Danke euch allen. Also .cur funktioniert bei ff und ie. Alles ändere nur auf ff so wies auch bei dem Link steht. 

Allerdings maximal mir 32x32 Pixel und meine Frage war ob jemand eine Möglichkeit sieht den cursor weiter zu vergrößern


----------



## SpiceLab (20. April 2014)

ThiKool hat gesagt.:


> Also .cur funktioniert bei ff und ie.
> 
> Allerdings maximal mir 32x32 Pixel und meine Frage war ob jemand eine Möglichkeit sieht den cursor weiter zu vergrößern


Wäre uns wegen/für IE eine Alternative zu meinem empfohlenen _frei-skalierbaren_ GIF-/JPG-/PNG-Dateityp als Mauszeiger bekannt, wir drei hätten sie im weiteren Diskussionsverlauf ganz sicher nicht vorenthalten.

Nachtrag -05:13h-

Hast du eigentlich schon im Windows-Unterordner "Cursors" nach einer größeren Mauszeiger-Vorlage Ausschau gehalten, die darin jeweils in drei Formatgrößen vorliegen?
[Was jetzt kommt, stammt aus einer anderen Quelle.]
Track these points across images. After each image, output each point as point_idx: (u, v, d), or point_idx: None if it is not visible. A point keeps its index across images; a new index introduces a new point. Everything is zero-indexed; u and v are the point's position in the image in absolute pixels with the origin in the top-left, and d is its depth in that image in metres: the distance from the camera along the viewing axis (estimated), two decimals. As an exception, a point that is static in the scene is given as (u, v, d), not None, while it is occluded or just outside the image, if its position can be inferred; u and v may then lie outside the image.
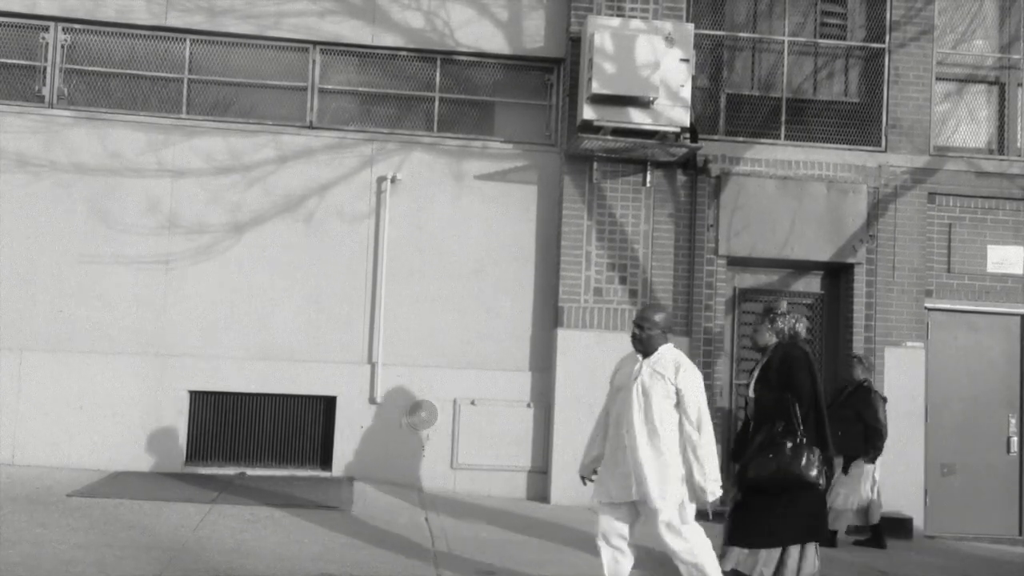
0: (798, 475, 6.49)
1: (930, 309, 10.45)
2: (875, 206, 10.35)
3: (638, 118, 9.48)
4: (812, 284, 10.57)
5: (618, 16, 9.89)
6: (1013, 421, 10.51)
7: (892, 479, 10.09)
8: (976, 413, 10.49)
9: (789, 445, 6.59)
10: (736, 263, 10.32)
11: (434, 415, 9.90)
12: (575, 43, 10.00)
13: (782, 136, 10.44)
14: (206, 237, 9.85)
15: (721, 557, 6.52)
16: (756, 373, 7.09)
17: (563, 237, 10.01)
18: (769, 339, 7.12)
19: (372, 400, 9.85)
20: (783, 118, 10.49)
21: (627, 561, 6.17)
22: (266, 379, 9.80)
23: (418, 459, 9.86)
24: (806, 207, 10.26)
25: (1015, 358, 10.59)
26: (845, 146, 10.45)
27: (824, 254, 10.26)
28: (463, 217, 10.14)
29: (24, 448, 9.44)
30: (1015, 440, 10.49)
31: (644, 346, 6.19)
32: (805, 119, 10.57)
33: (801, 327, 7.16)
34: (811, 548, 6.70)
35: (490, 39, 10.26)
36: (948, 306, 10.51)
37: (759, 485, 6.60)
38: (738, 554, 6.68)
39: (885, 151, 10.47)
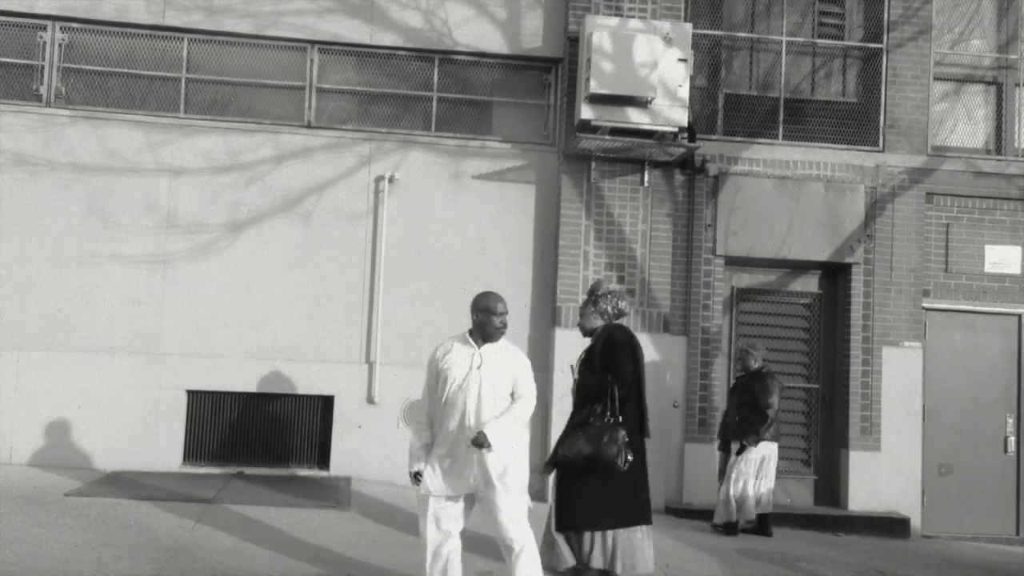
0: (602, 455, 6.50)
1: (928, 309, 10.46)
2: (873, 206, 10.35)
3: (636, 118, 9.49)
4: (810, 284, 10.57)
5: (616, 16, 9.90)
6: (1010, 421, 10.53)
7: (890, 479, 10.11)
8: (973, 413, 10.50)
9: (597, 424, 6.60)
10: (734, 263, 10.33)
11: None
12: (573, 43, 10.00)
13: (780, 136, 10.45)
14: (204, 236, 9.85)
15: (550, 546, 6.63)
16: (582, 356, 7.06)
17: (561, 237, 10.01)
18: (595, 322, 7.08)
19: (370, 400, 9.85)
20: (781, 118, 10.50)
21: (455, 545, 6.08)
22: (264, 379, 9.80)
23: (416, 459, 9.85)
24: (804, 207, 10.26)
25: (1012, 358, 10.60)
26: (843, 146, 10.46)
27: (822, 254, 10.27)
28: (461, 216, 10.14)
29: (21, 447, 9.43)
30: (1012, 440, 10.50)
31: (500, 334, 6.14)
32: (803, 119, 10.57)
33: (624, 304, 7.11)
34: (635, 534, 6.76)
35: (488, 38, 10.26)
36: (946, 306, 10.52)
37: (568, 464, 6.60)
38: (569, 544, 6.69)
39: (883, 151, 10.48)
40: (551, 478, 6.91)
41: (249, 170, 9.96)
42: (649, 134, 9.62)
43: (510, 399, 5.92)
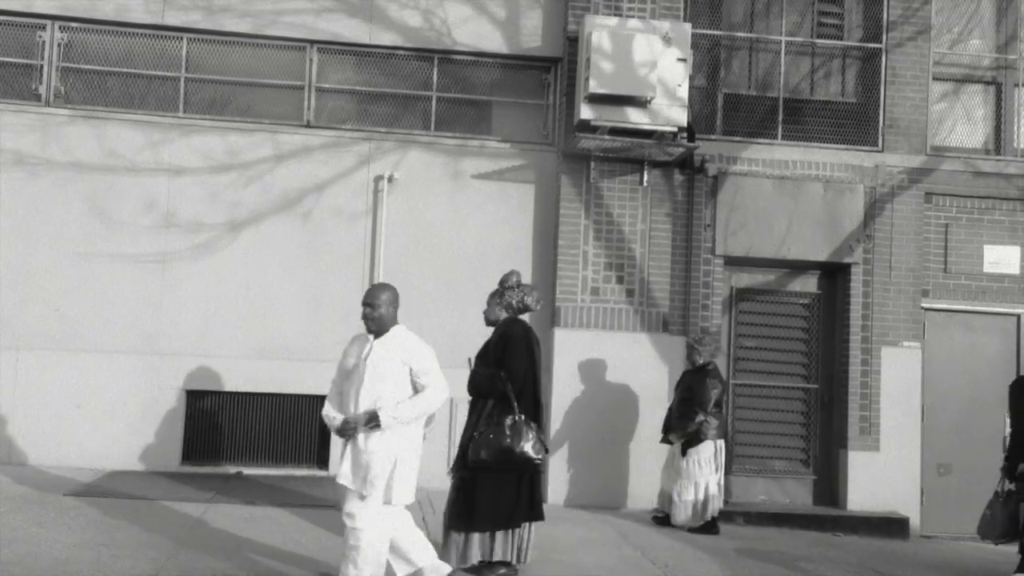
0: (519, 453, 6.49)
1: (927, 309, 10.46)
2: (872, 206, 10.35)
3: (635, 118, 9.49)
4: (809, 284, 10.57)
5: (616, 15, 9.90)
6: (1009, 421, 10.51)
7: (889, 479, 10.11)
8: (973, 413, 10.50)
9: (508, 423, 6.58)
10: (733, 263, 10.33)
11: (432, 415, 9.86)
12: (572, 42, 10.00)
13: (779, 136, 10.44)
14: (203, 235, 9.85)
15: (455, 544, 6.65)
16: (480, 349, 7.03)
17: (560, 236, 10.01)
18: (499, 314, 7.04)
19: (369, 399, 9.83)
20: (780, 118, 10.49)
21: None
22: (263, 378, 9.79)
23: (415, 458, 9.85)
24: (803, 207, 10.26)
25: (1011, 358, 10.60)
26: (842, 146, 10.46)
27: (821, 254, 10.27)
28: (460, 216, 10.13)
29: (21, 447, 9.43)
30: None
31: (376, 324, 6.06)
32: (802, 119, 10.57)
33: (531, 300, 7.06)
34: (529, 529, 6.78)
35: (488, 38, 10.26)
36: (945, 306, 10.52)
37: (482, 465, 6.58)
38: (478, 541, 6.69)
39: (882, 151, 10.48)
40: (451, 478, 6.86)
41: (248, 170, 9.96)
42: (648, 134, 9.62)
43: (413, 392, 5.92)
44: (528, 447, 6.52)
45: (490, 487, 6.61)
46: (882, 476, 10.09)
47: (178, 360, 9.68)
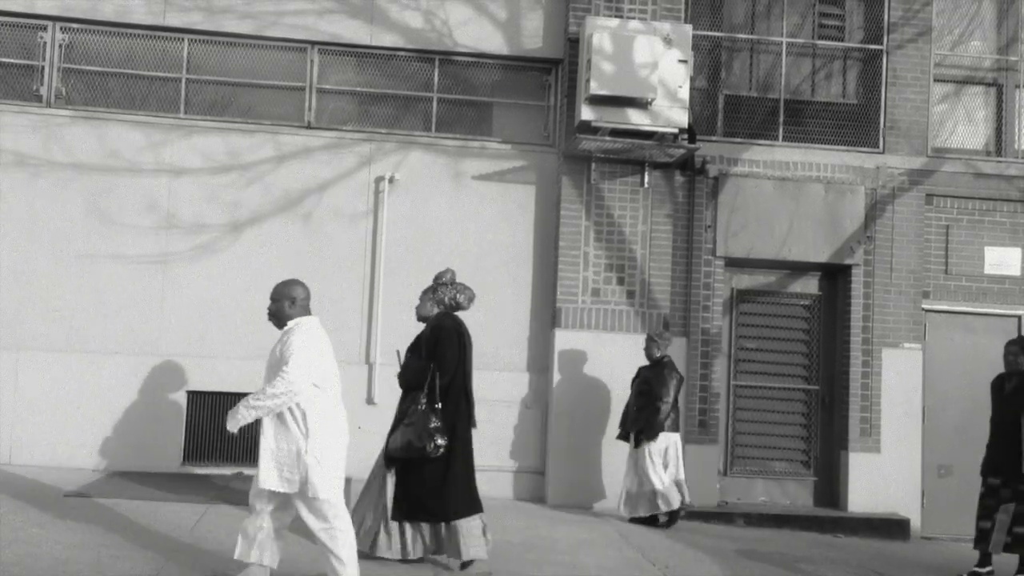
0: (415, 445, 6.53)
1: (927, 310, 10.46)
2: (873, 207, 10.35)
3: (636, 119, 9.49)
4: (810, 285, 10.57)
5: (616, 17, 9.90)
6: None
7: (890, 480, 10.11)
8: (973, 414, 10.45)
9: (414, 414, 6.61)
10: (734, 264, 10.33)
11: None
12: (573, 44, 10.00)
13: (780, 137, 10.45)
14: (204, 236, 9.85)
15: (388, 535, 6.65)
16: (411, 342, 7.04)
17: (561, 238, 10.01)
18: (431, 310, 7.08)
19: (370, 400, 9.85)
20: (781, 119, 10.50)
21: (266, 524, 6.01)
22: (261, 379, 9.76)
23: (415, 459, 9.85)
24: (804, 208, 10.26)
25: (1012, 359, 10.58)
26: (843, 147, 10.46)
27: (822, 255, 10.27)
28: (461, 217, 10.14)
29: (20, 448, 9.43)
30: (1012, 441, 10.47)
31: (275, 320, 6.07)
32: (803, 120, 10.57)
33: (463, 299, 7.10)
34: (470, 522, 6.75)
35: (488, 39, 10.26)
36: (945, 307, 10.52)
37: (395, 457, 6.63)
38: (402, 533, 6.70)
39: (883, 152, 10.48)
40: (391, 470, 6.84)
41: (249, 170, 9.96)
42: (649, 135, 9.62)
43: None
44: (423, 439, 6.52)
45: (417, 478, 6.64)
46: (883, 477, 10.08)
47: (179, 361, 9.68)
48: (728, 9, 10.63)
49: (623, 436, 9.27)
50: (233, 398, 9.71)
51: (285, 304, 6.09)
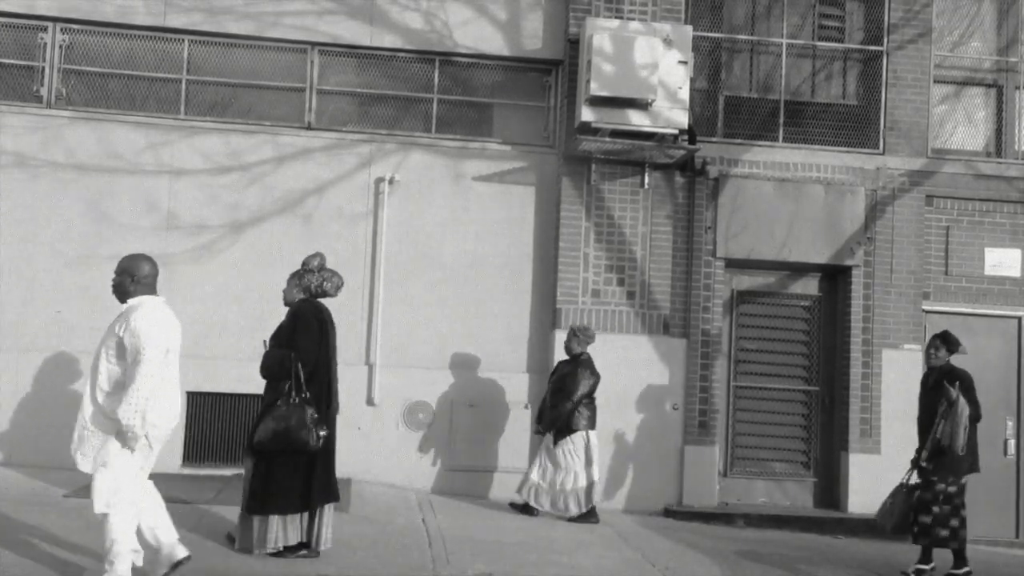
0: (293, 437, 6.46)
1: (927, 311, 10.46)
2: (873, 208, 10.35)
3: (636, 120, 9.49)
4: (810, 286, 10.57)
5: (616, 18, 9.90)
6: (1010, 424, 10.52)
7: (890, 481, 10.08)
8: (973, 415, 10.49)
9: (284, 407, 6.54)
10: (734, 265, 10.33)
11: (431, 416, 9.90)
12: (573, 45, 10.01)
13: (780, 138, 10.45)
14: (204, 237, 9.85)
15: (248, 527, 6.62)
16: (274, 331, 6.96)
17: (561, 239, 10.01)
18: (296, 296, 6.97)
19: (370, 401, 9.85)
20: (781, 120, 10.50)
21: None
22: (263, 380, 9.76)
23: (415, 460, 9.87)
24: (804, 209, 10.26)
25: (1012, 361, 10.60)
26: (843, 148, 10.46)
27: (822, 256, 10.27)
28: (461, 218, 10.14)
29: (21, 448, 9.42)
30: (1012, 443, 10.49)
31: (116, 294, 5.90)
32: (803, 121, 10.58)
33: (329, 286, 6.98)
34: (329, 510, 6.78)
35: (489, 40, 10.27)
36: (945, 308, 10.52)
37: (262, 448, 6.56)
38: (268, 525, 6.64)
39: (883, 153, 10.48)
40: (248, 461, 6.77)
41: (249, 171, 9.97)
42: (649, 136, 9.62)
43: (117, 363, 5.72)
44: (299, 433, 6.47)
45: (284, 469, 6.58)
46: (883, 478, 10.03)
47: (178, 361, 9.65)
48: (728, 10, 10.64)
49: (541, 432, 9.18)
50: (233, 399, 9.76)
51: (127, 280, 5.83)
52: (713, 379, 10.03)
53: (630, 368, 9.90)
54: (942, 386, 7.98)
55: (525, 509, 9.06)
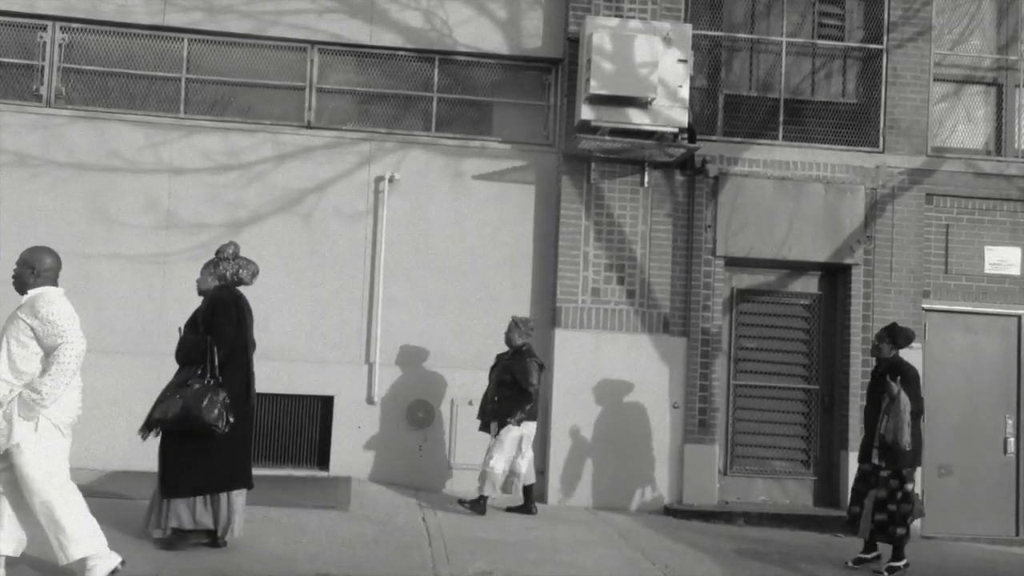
0: (198, 416, 6.44)
1: (927, 310, 10.46)
2: (873, 207, 10.35)
3: (636, 118, 9.48)
4: (810, 285, 10.57)
5: (616, 16, 9.90)
6: (1010, 422, 10.52)
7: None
8: (973, 414, 10.50)
9: (196, 386, 6.54)
10: (734, 263, 10.33)
11: (431, 415, 9.90)
12: (573, 43, 10.00)
13: (780, 137, 10.44)
14: (204, 235, 9.84)
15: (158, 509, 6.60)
16: (189, 317, 6.96)
17: (561, 237, 10.01)
18: (211, 284, 6.95)
19: (370, 400, 9.85)
20: (781, 119, 10.49)
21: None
22: (263, 379, 9.70)
23: (415, 459, 9.87)
24: (804, 208, 10.26)
25: (1012, 359, 10.59)
26: (843, 147, 10.46)
27: (822, 255, 10.27)
28: (461, 217, 10.13)
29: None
30: (1012, 441, 10.49)
31: (16, 285, 5.92)
32: (803, 120, 10.57)
33: (245, 274, 6.98)
34: (238, 498, 6.75)
35: (488, 39, 10.26)
36: (945, 307, 10.52)
37: (167, 427, 6.54)
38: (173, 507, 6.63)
39: (883, 152, 10.48)
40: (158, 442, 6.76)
41: (249, 170, 9.96)
42: (649, 135, 9.62)
43: (30, 354, 5.72)
44: (209, 414, 6.46)
45: (186, 452, 6.56)
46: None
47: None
48: (728, 8, 10.63)
49: (485, 427, 9.07)
50: (233, 398, 9.73)
51: (27, 272, 5.88)
52: (713, 378, 10.03)
53: (630, 367, 9.90)
54: (886, 378, 7.99)
55: (475, 505, 8.83)
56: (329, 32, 10.08)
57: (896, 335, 8.24)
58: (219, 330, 6.69)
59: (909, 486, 7.98)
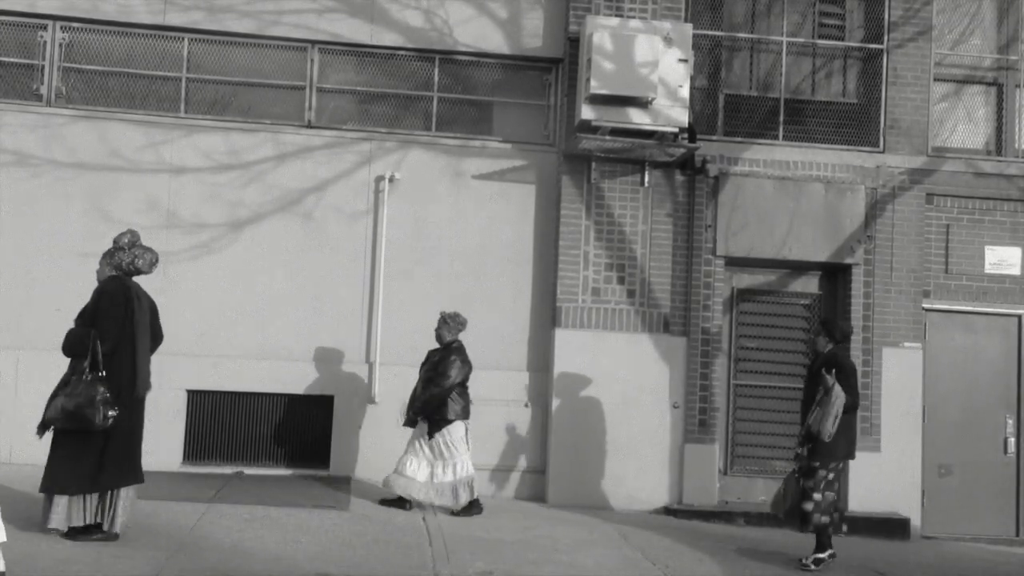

Beispiel für Win7-Cursors:


*aero_arrow.cur* - Normal Size
*aero_arrow_l.cur* - Large Size
*aero_arrow_xl.cur* - Extralarge Size
... und/oder auch mal im Web recherchiert? Download-Angebote gibt's ja dort zur Genüge.

Ansonsten steht dir hier ein Grafikprogramm zur Verfügung, das CUR unterstützt, um einen größeren Mauszeiger zu erstellen, der (bei mir unter Win7) von allen Browsern im Webdokument dargestellt wird. 

Davon konnte ich mich eben mit Hilfe von ArtCursors und dem Format 128*128px überzeugen.


----------